### Action à mener A
Modifiez le passage sur les essais nucléaires aux Îles Marshall : reproduisez-le de « Les problèmes environnementaux » à « la croissance économique. » en substituant « la recherche » à « les sciences ».
### Action à mener B
Poursuivez le passage sur les essais nucléaires aux Îles Marshall à partir de sa dernière phrase.
+++ Passage affiché +++
Le Rapporteur spécial a ensuite rendu compte des missions qu'il a effectuées aux Îles Marshall, en mars dernier, et aux États-Unis, en avril (A/HRC/21/48/Add.1, disponible en anglais, arabe et russe seulement). La visite portait sur les conséquences des 67 essais nucléaires réalisés par les États-Unis sur les atolls de Bikini et d'Eniwetok entre 1946 et 1958. Évacuées, les populations concernées n'ont pu réintégrer leur domicile de manière permanente. Les essais ont eu des effets immédiats et à long terme sur la jouissance des droits de l'homme des habitants de l'archipel. Les radiations ont entraîné des décès et de graves problèmes de santé. Certes, les deux gouvernements ont pris des mesures dont il faut prendre acte. Mais d'autres dispositions sont nécessaires. Idéalement, les réparations concerner la restitution de ce qui a été perdu, soit un environnement propice aux modes de vie du Pacifique. Les États-Unis doivent continuer de collaborer avec les populations concernées en vue de l'amélioration de leurs conditions de vie. M. Georgescu, qui présente aujourd'hui son dernier rapport, a fait état d'un certain pessimisme quant à une éventuelle amélioration de la situation aux Îles Marshall dans un avenir proche.
Les problèmes environnementaux sont aujourd'hui d'une telle ampleur que le monde devra nécessairement changer, a averti M. Georgescu, en recommandant d'investir davantage dans les sciences et moins dans les armes et d'apprendre à valoriser plutôt la nature que la croissance économique.
+++ Informations affichées +++
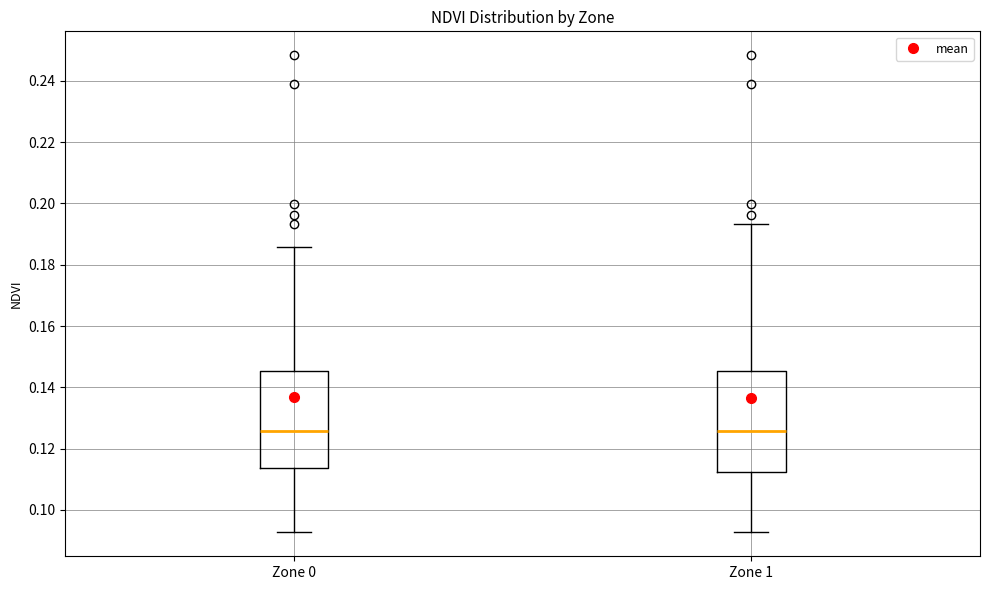

Reading left to right, read every box against the y-axis: the position of its median line, the range the box covers, and the ends of its whiskers. The values are not printed on the chart, so give them approximately, as read against the axis.

Zone 0: median 0.126, box 0.114 to 0.146, whiskers 0.092 to 0.186
Zone 1: median 0.126, box 0.112 to 0.146, whiskers 0.092 to 0.194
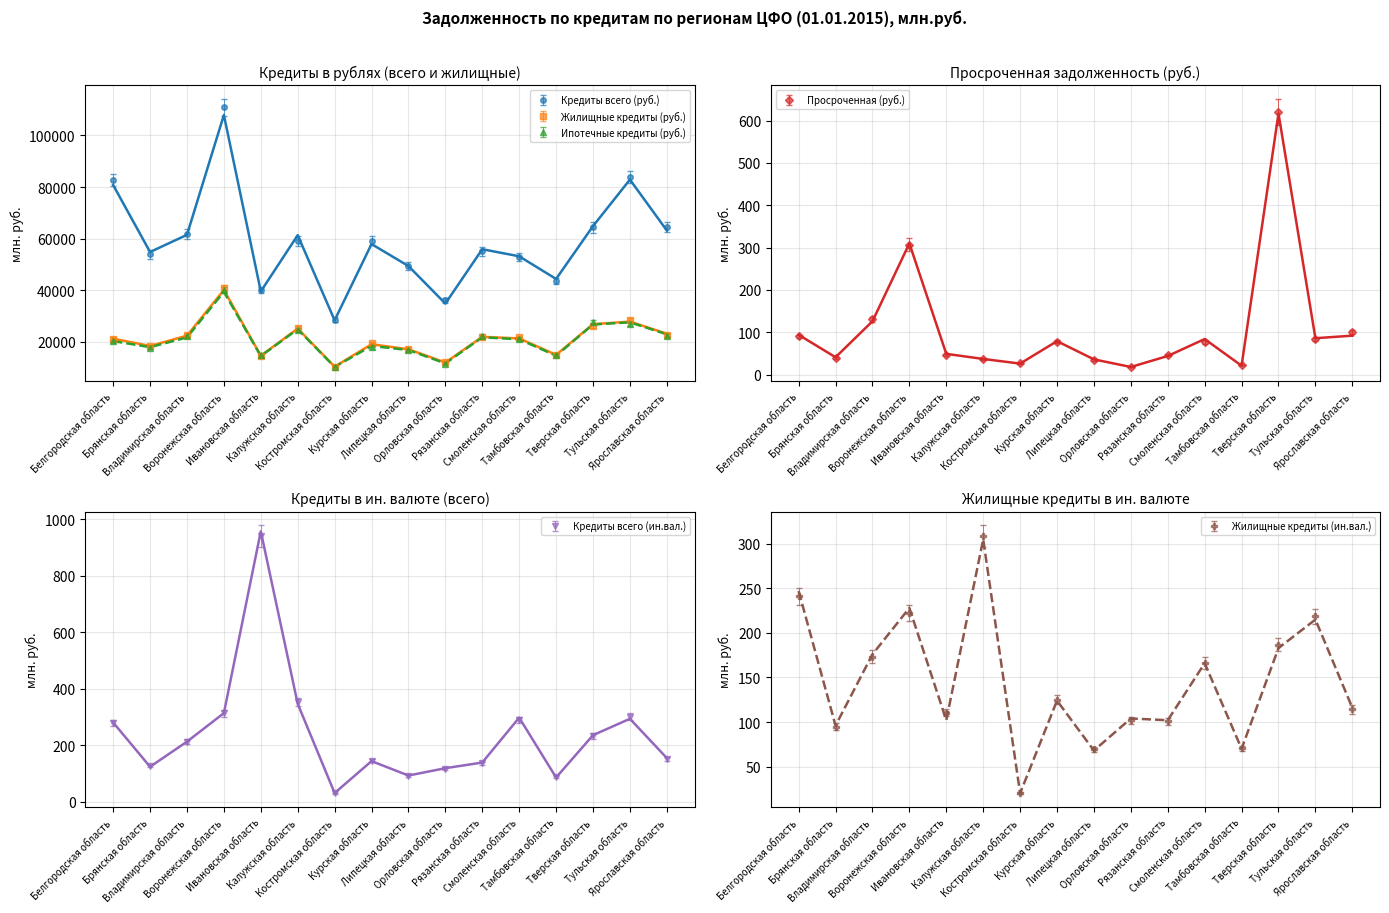

What is the value of the Жилищные кредиты (ин.вал.) point at the 6th from the left?

305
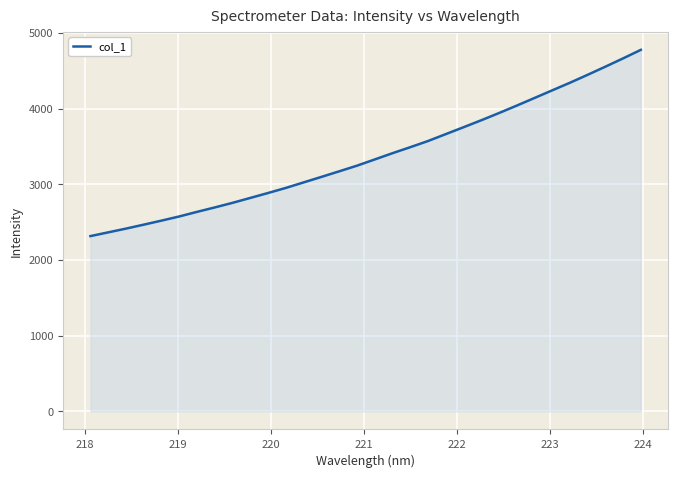

What is the greatest value displayed?

4778.3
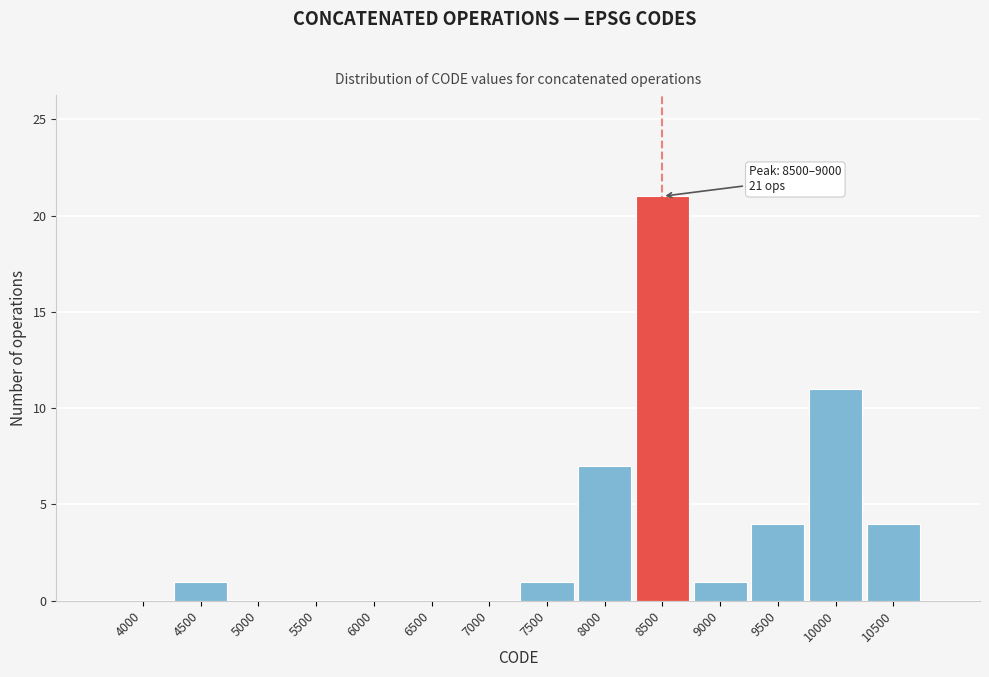

Reading right to left, what are all the values shown in this chart?

10500=4	10000=11	9500=4	9000=1	8500=21	8000=7	7500=1	7000=0	6500=0	6000=0	5500=0	5000=0	4500=1	4000=0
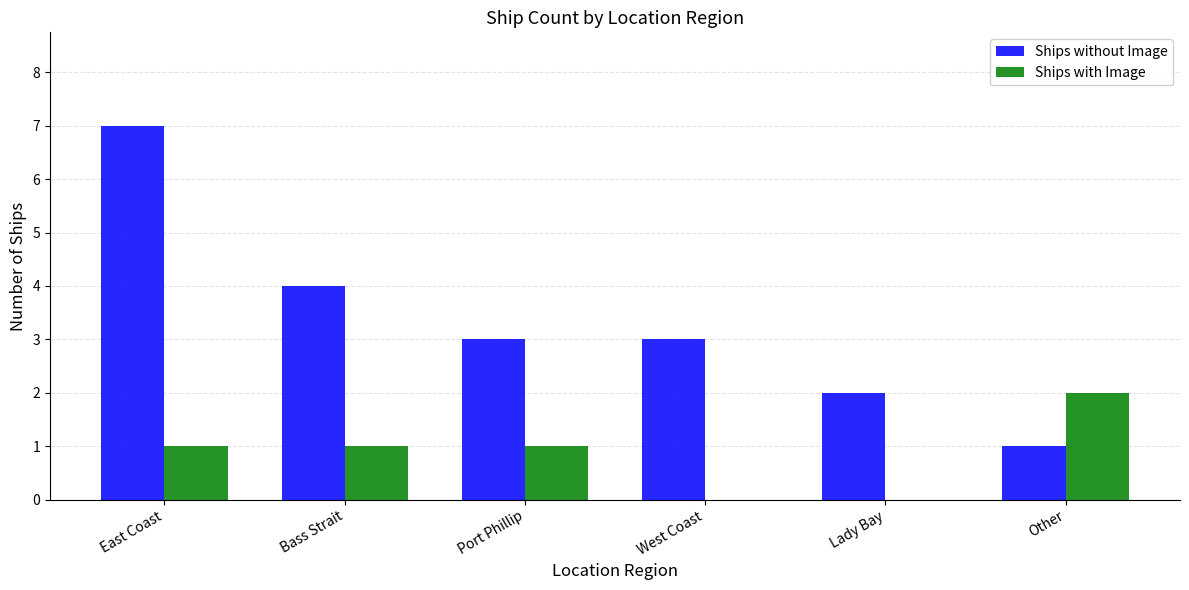

Reading left to right, list all the values displayed in this chart.

Ships without Image: 7	4	3	3	2	1
Ships with Image: 1	1	1	0	0	2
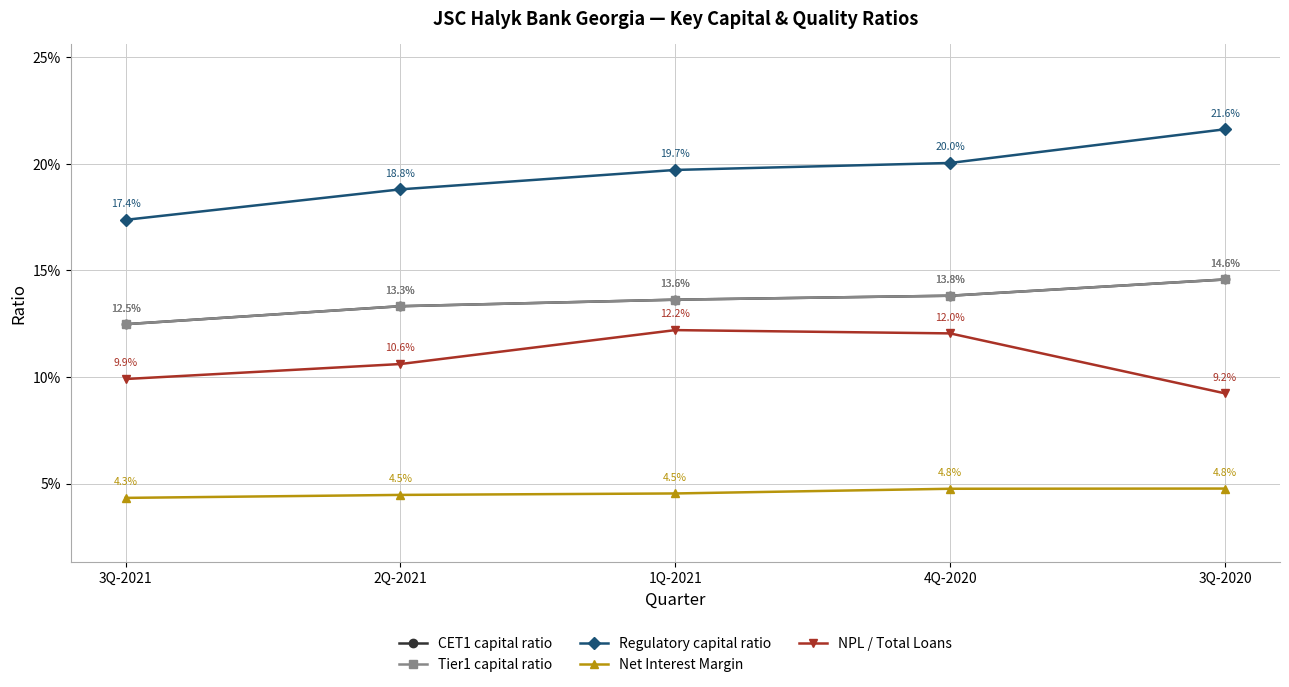

What is the difference between the second highest and second lowest values in the CET1 capital ratio series?

0.5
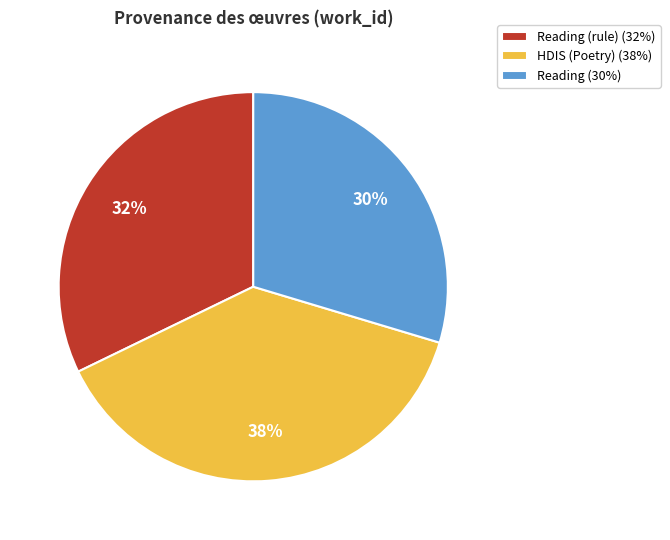

The HDIS (Poetry) (38%) slice represents 38% of the pie. True or false?

True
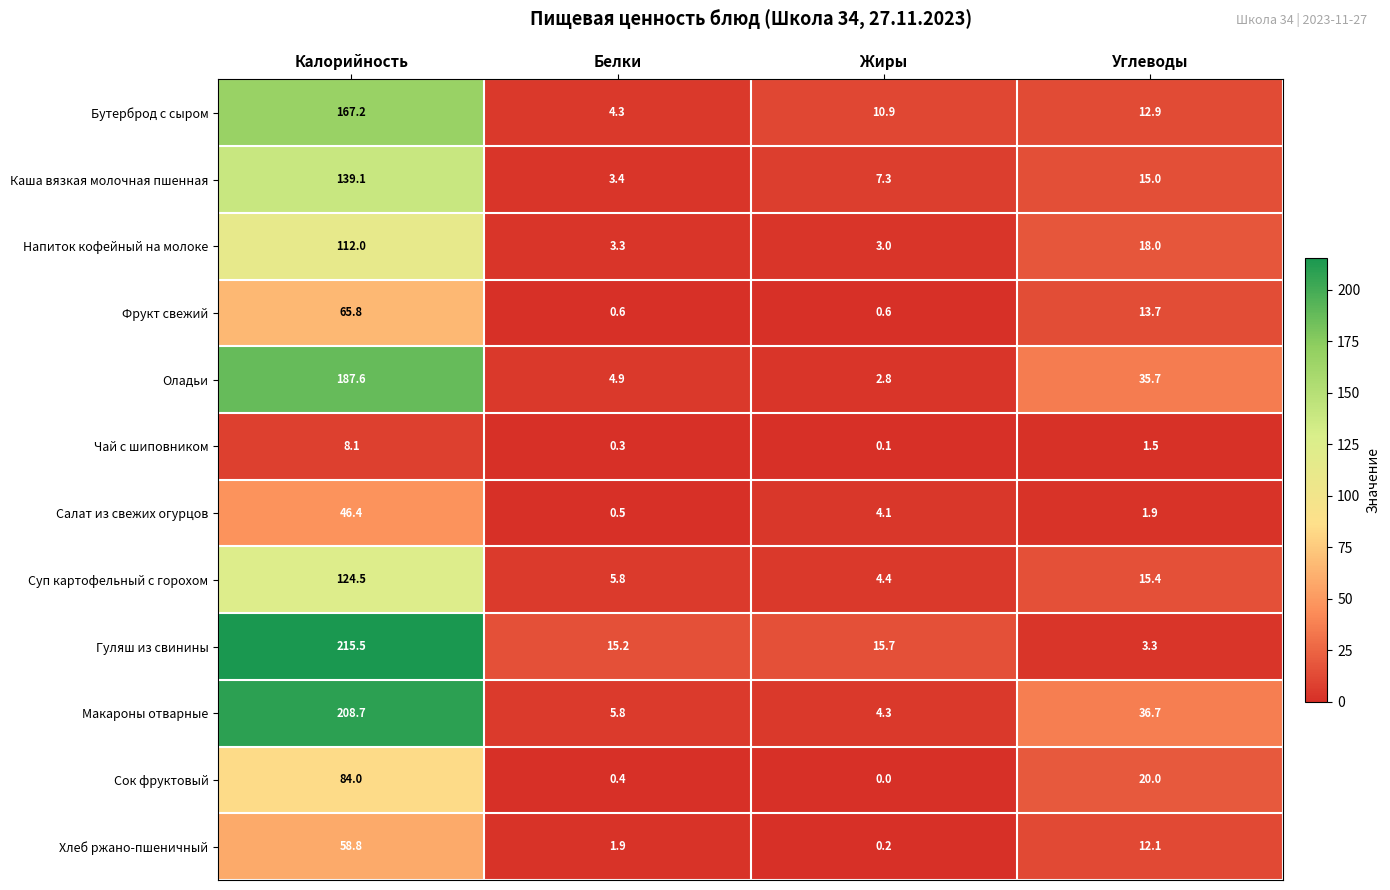

The value of Каша вязкая молочная пшенная at Жиры is 7.3. True or false?

True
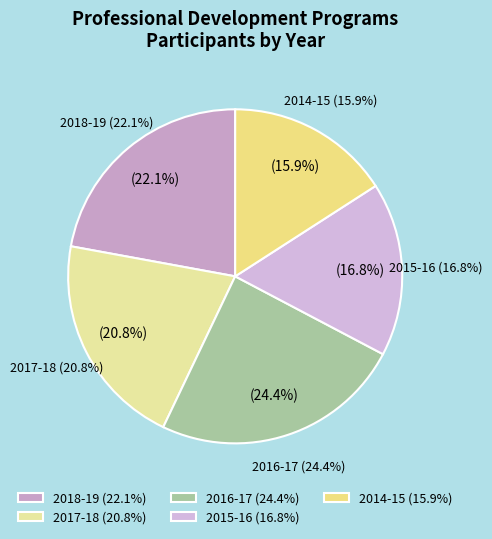

Is there any slice that represents more than half of the pie?

No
+++
### Zone de réponse A
Les problèmes environnementaux sont aujourd'hui d'une telle ampleur que le monde devra nécessairement changer, a averti M. Georgescu, en recommandant d'investir davantage dans la recherche et moins dans les armes et d'apprendre à valoriser plutôt la nature que la croissance économique.

### Zone de réponse B
MME GULNARA SHAHINIAN, Rapporteuse spéciale sur les formes contemporaines d'esclavage, présentant son rapport annuel (A/HRC/21/41) a souligné avoir toujours effectué ses visites dans les pays dans un esprit coopératif et ouvert, dans le but de comprendre et de recueillir les bonnes pratiques des États Membres et de les encourager à apprendre les uns des autres. Elle a donné un aperçu de ses missions au Liban en 2011, en Mauritanie et en Équateur en 2012, et en prévoit deux autres au Brésil et au Pérou à la fin de l'année. S'agissant de sa mission au Liban (A/HRC/21/41/Add.1), Mme Shahinian a constaté que les travailleurs domestiques migrants n'ont généralement pas de statut légal et où ils sont contraints de vivre au domicile de leur employeur. Soulignant les efforts importants du Gouvernement libanais pour remédier à ce problème, elle a indiqué qu'un projet de loi sur la question est en cours d'élaboration et une permanence téléphonique a été mise en place. La Rapporteuse spéciale a rappelé que les travailleurs domestiques migrants apportent une contribution indispensable à la société libanaise.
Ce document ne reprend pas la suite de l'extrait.